EXERCISE INSTRUCTIONS - Please extract every line of the data below word for word, leaving out the pictures.
━━━ GIVEN DATA
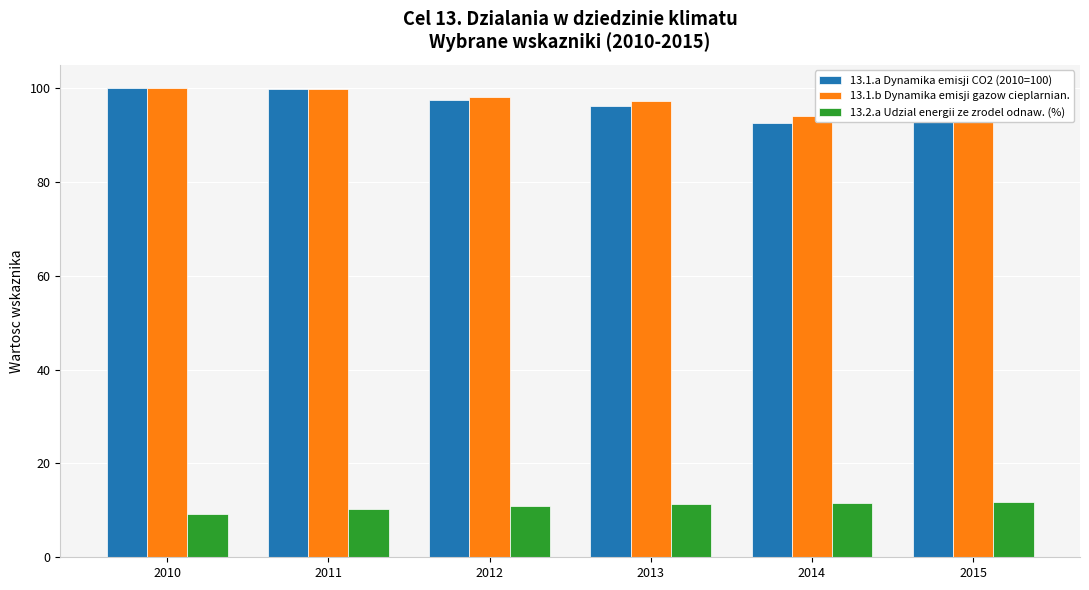

What is the total value across all series at 2014?

198.1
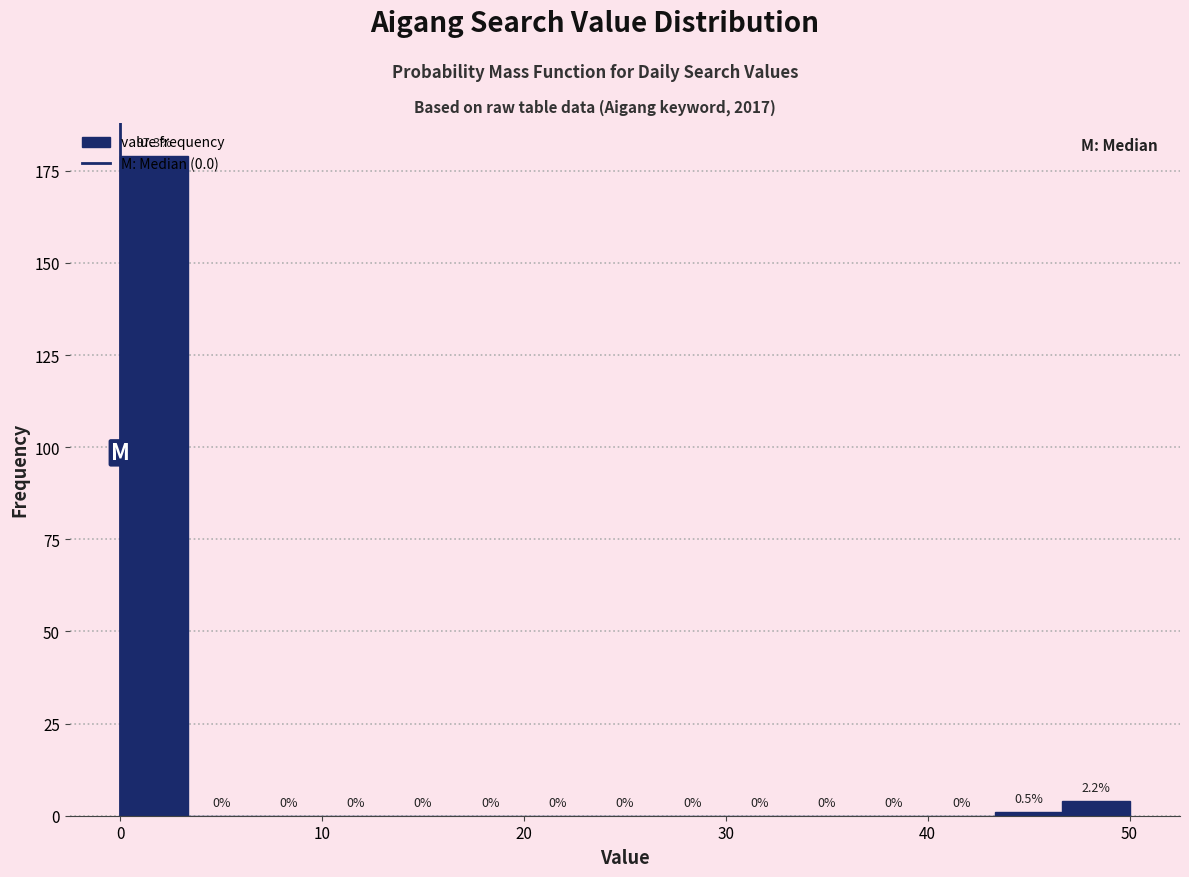

Around what value on the x-axis is the tallest bar? Give the approximate position of its centre, as read against the axis.

2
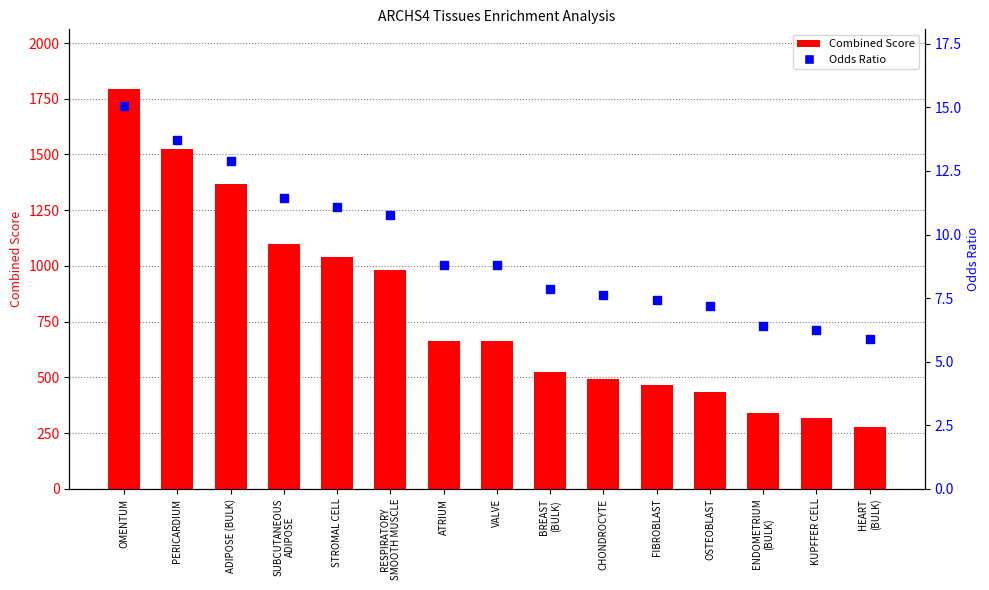

Which series has the largest Y range (max minus min)?

Combined Score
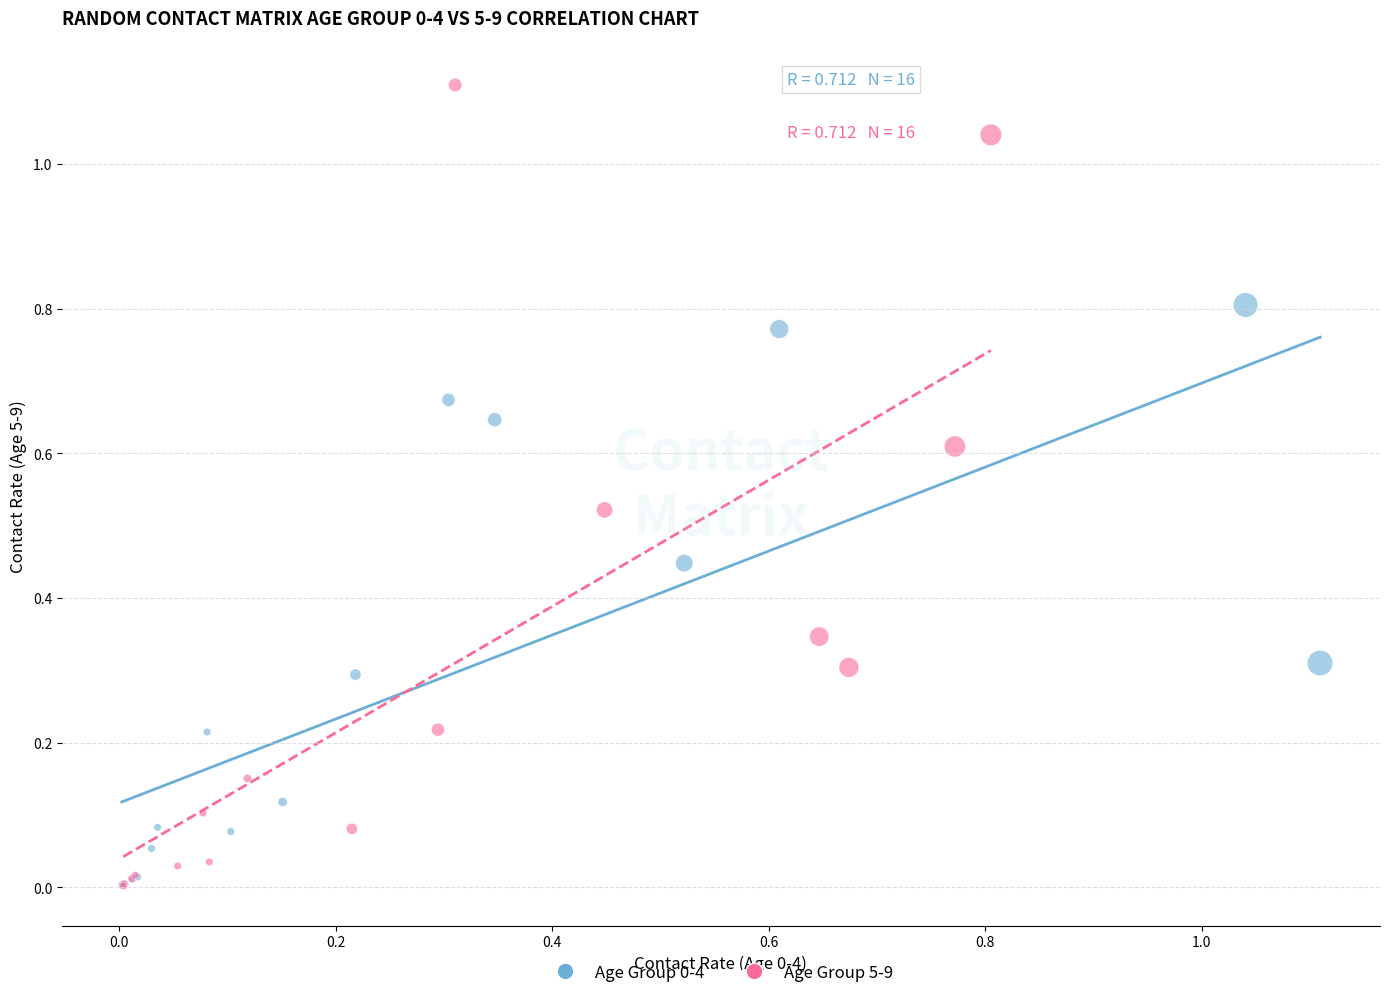

Which series has the widest spread of Y values?

Age Group 5-9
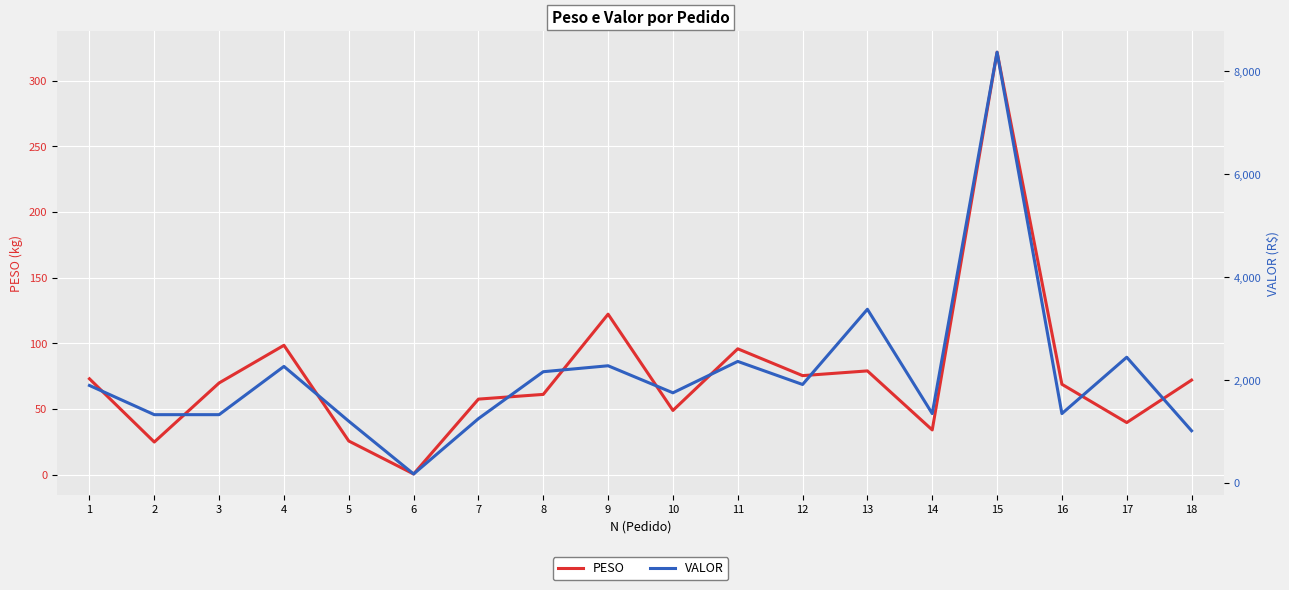

Reading right to left, transcribe all the data shown in this chart.

PESO: 18=72.0	17=39.7	16=68.8	15=321.7	14=34.1	13=79.0	12=75.4	11=95.8	10=48.9	9=122.2	8=61.1	7=57.5	6=0.5	5=25.6	4=98.5	3=69.8	2=24.8	1=73.0
VALOR: 18=1018.8	17=2447.5	16=1352.3	15=8374.1	14=1352.3	13=3379.3	12=1917.7	11=2366.0	10=1756.1	9=2281.7	8=2165.8	7=1254.0	6=178.9	5=1204.2	4=2268.9	3=1331.5	2=1331.4	1=1898.9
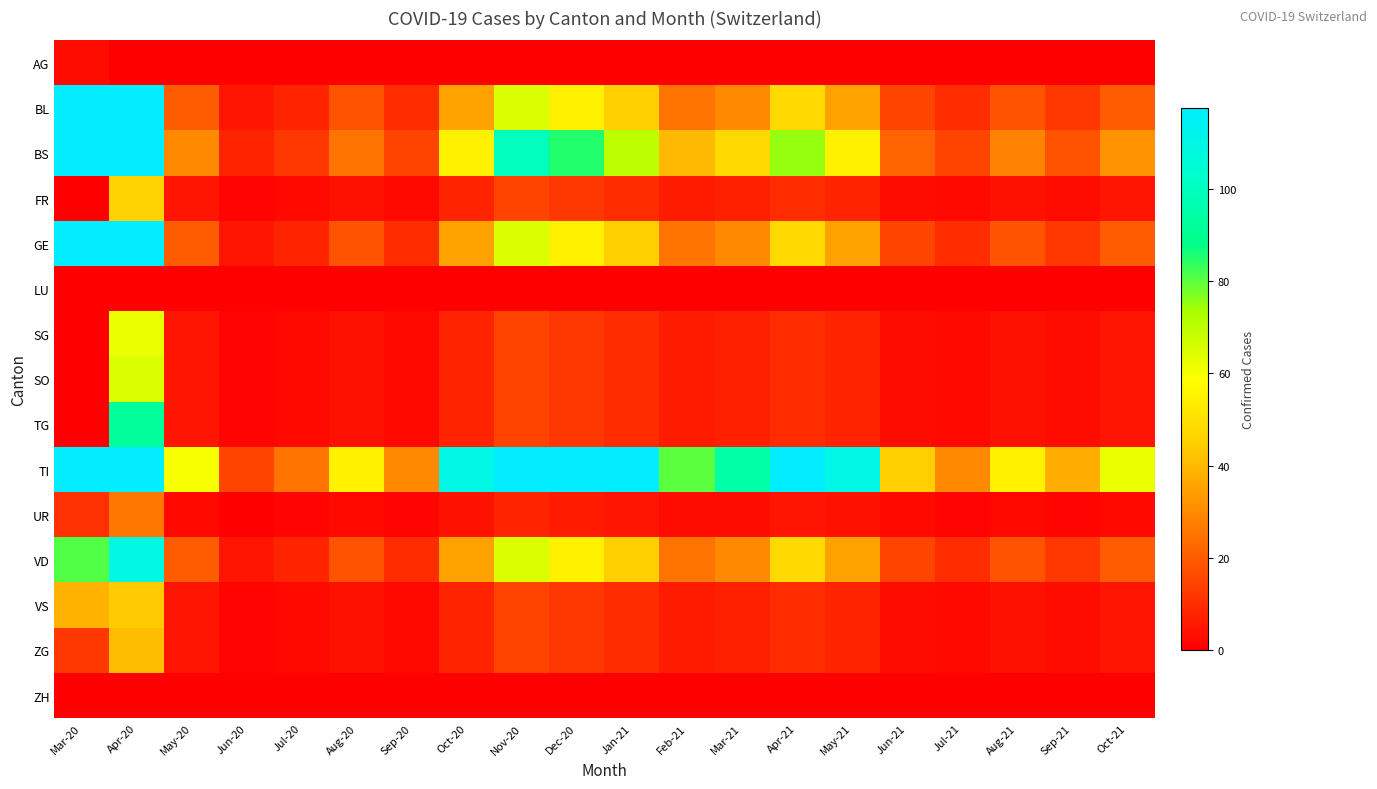

Count the number of categories in the chart.

20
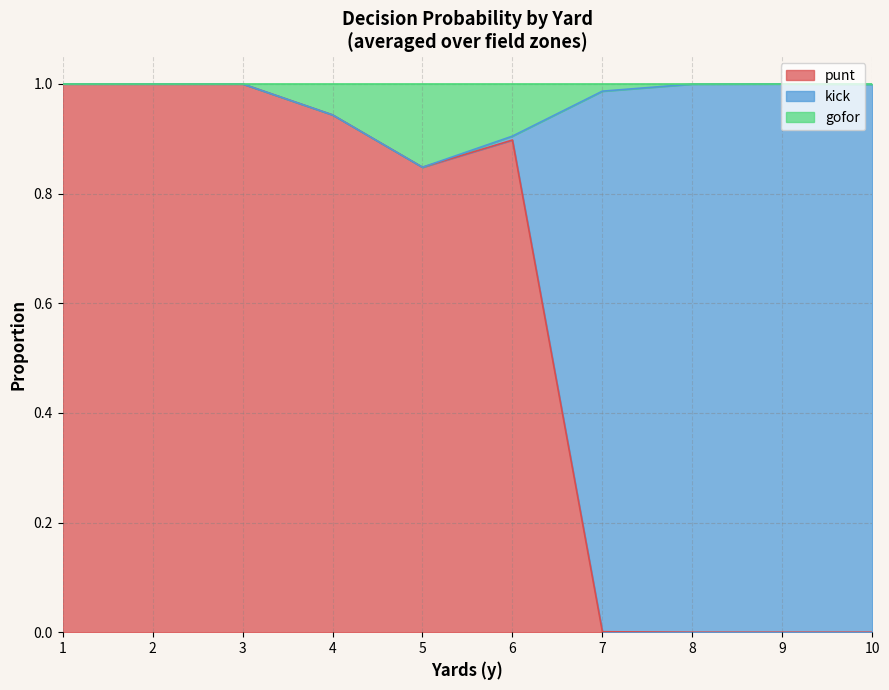

Which category has the lowest value across all series?

8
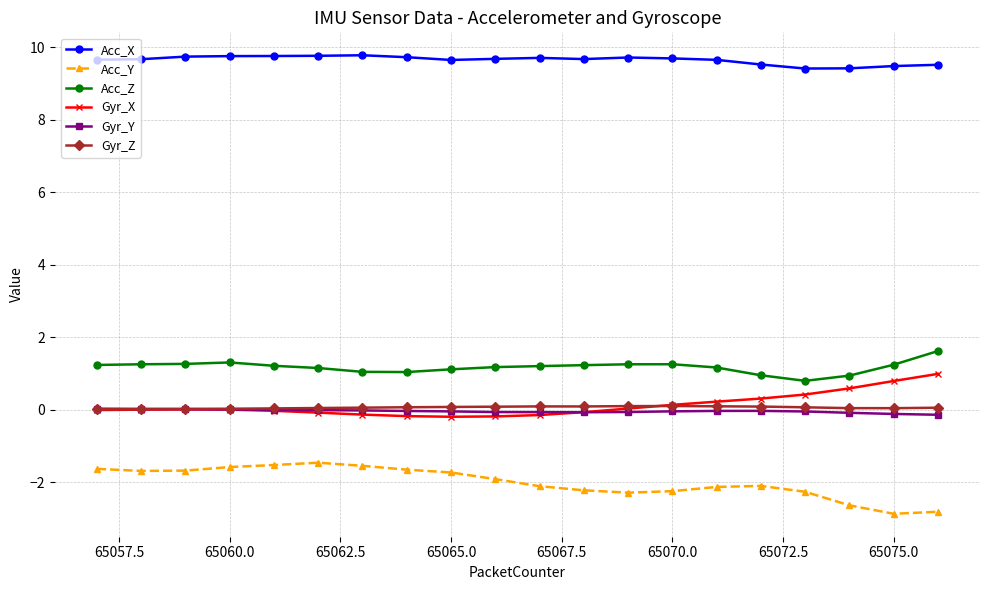

What are all the series names shown in the legend?

Acc_X, Acc_Y, Acc_Z, Gyr_X, Gyr_Y, Gyr_Z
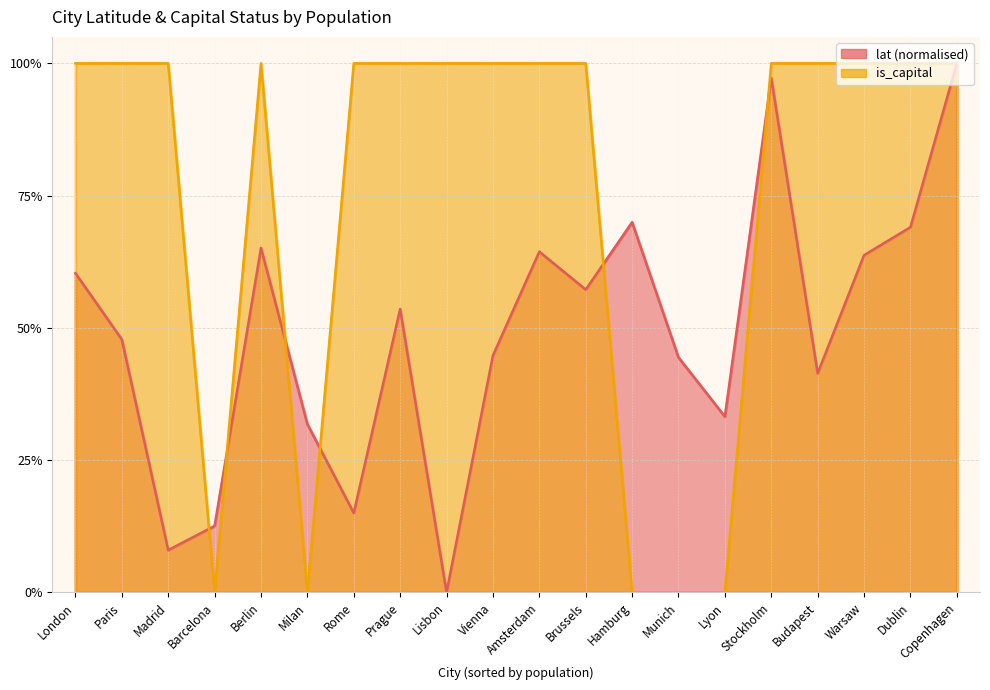

True or false: lat and is_capital cross at least once.

True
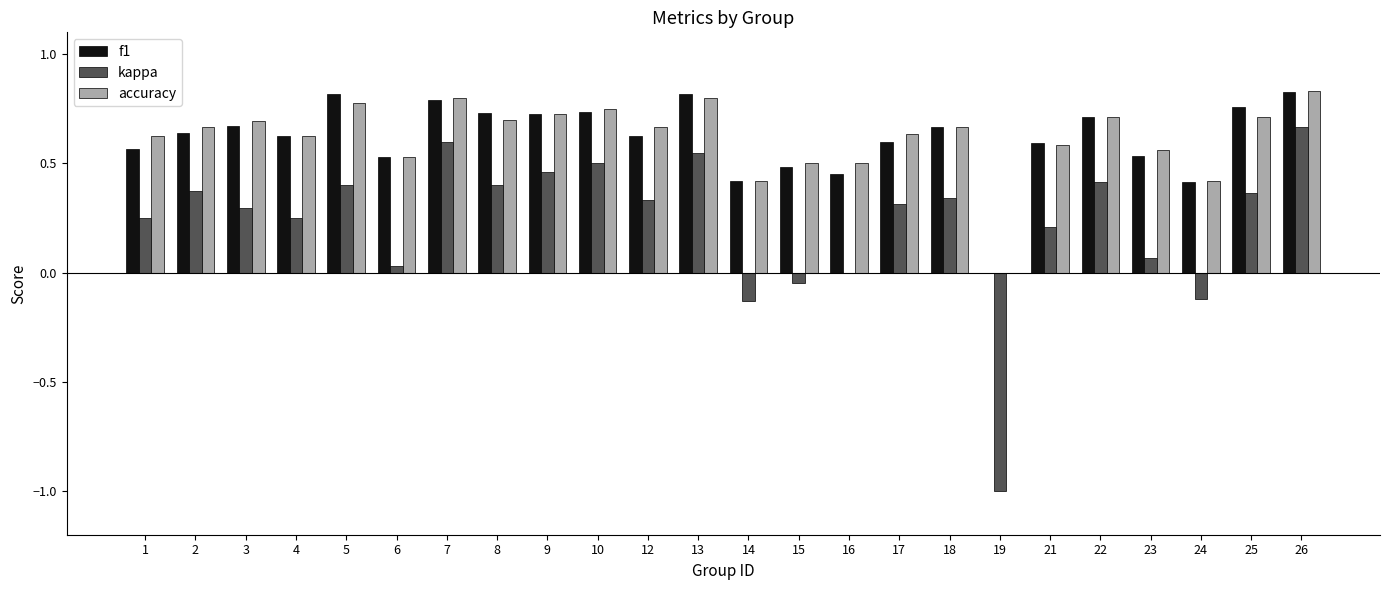

How many groups of bars are there?

24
━━━━━━
WRITTEN SOLUTION -
What is the total value across all series at 2014?

198.1

Around what value on the x-axis is the tallest bar? Give the approximate position of its centre, as read against the axis.

2

Which series has the largest Y range (max minus min)?

Combined Score

Which series has the widest spread of Y values?

Age Group 5-9

Reading right to left, transcribe all the data shown in this chart.

PESO: 18=72.0	17=39.7	16=68.8	15=321.7	14=34.1	13=79.0	12=75.4	11=95.8	10=48.9	9=122.2	8=61.1	7=57.5	6=0.5	5=25.6	4=98.5	3=69.8	2=24.8	1=73.0
VALOR: 18=1018.8	17=2447.5	16=1352.3	15=8374.1	14=1352.3	13=3379.3	12=1917.7	11=2366.0	10=1756.1	9=2281.7	8=2165.8	7=1254.0	6=178.9	5=1204.2	4=2268.9	3=1331.5	2=1331.4	1=1898.9

Count the number of categories in the chart.

20

Which category has the lowest value across all series?

8

What are all the series names shown in the legend?

Acc_X, Acc_Y, Acc_Z, Gyr_X, Gyr_Y, Gyr_Z

True or false: lat and is_capital cross at least once.

True

How many groups of bars are there?

24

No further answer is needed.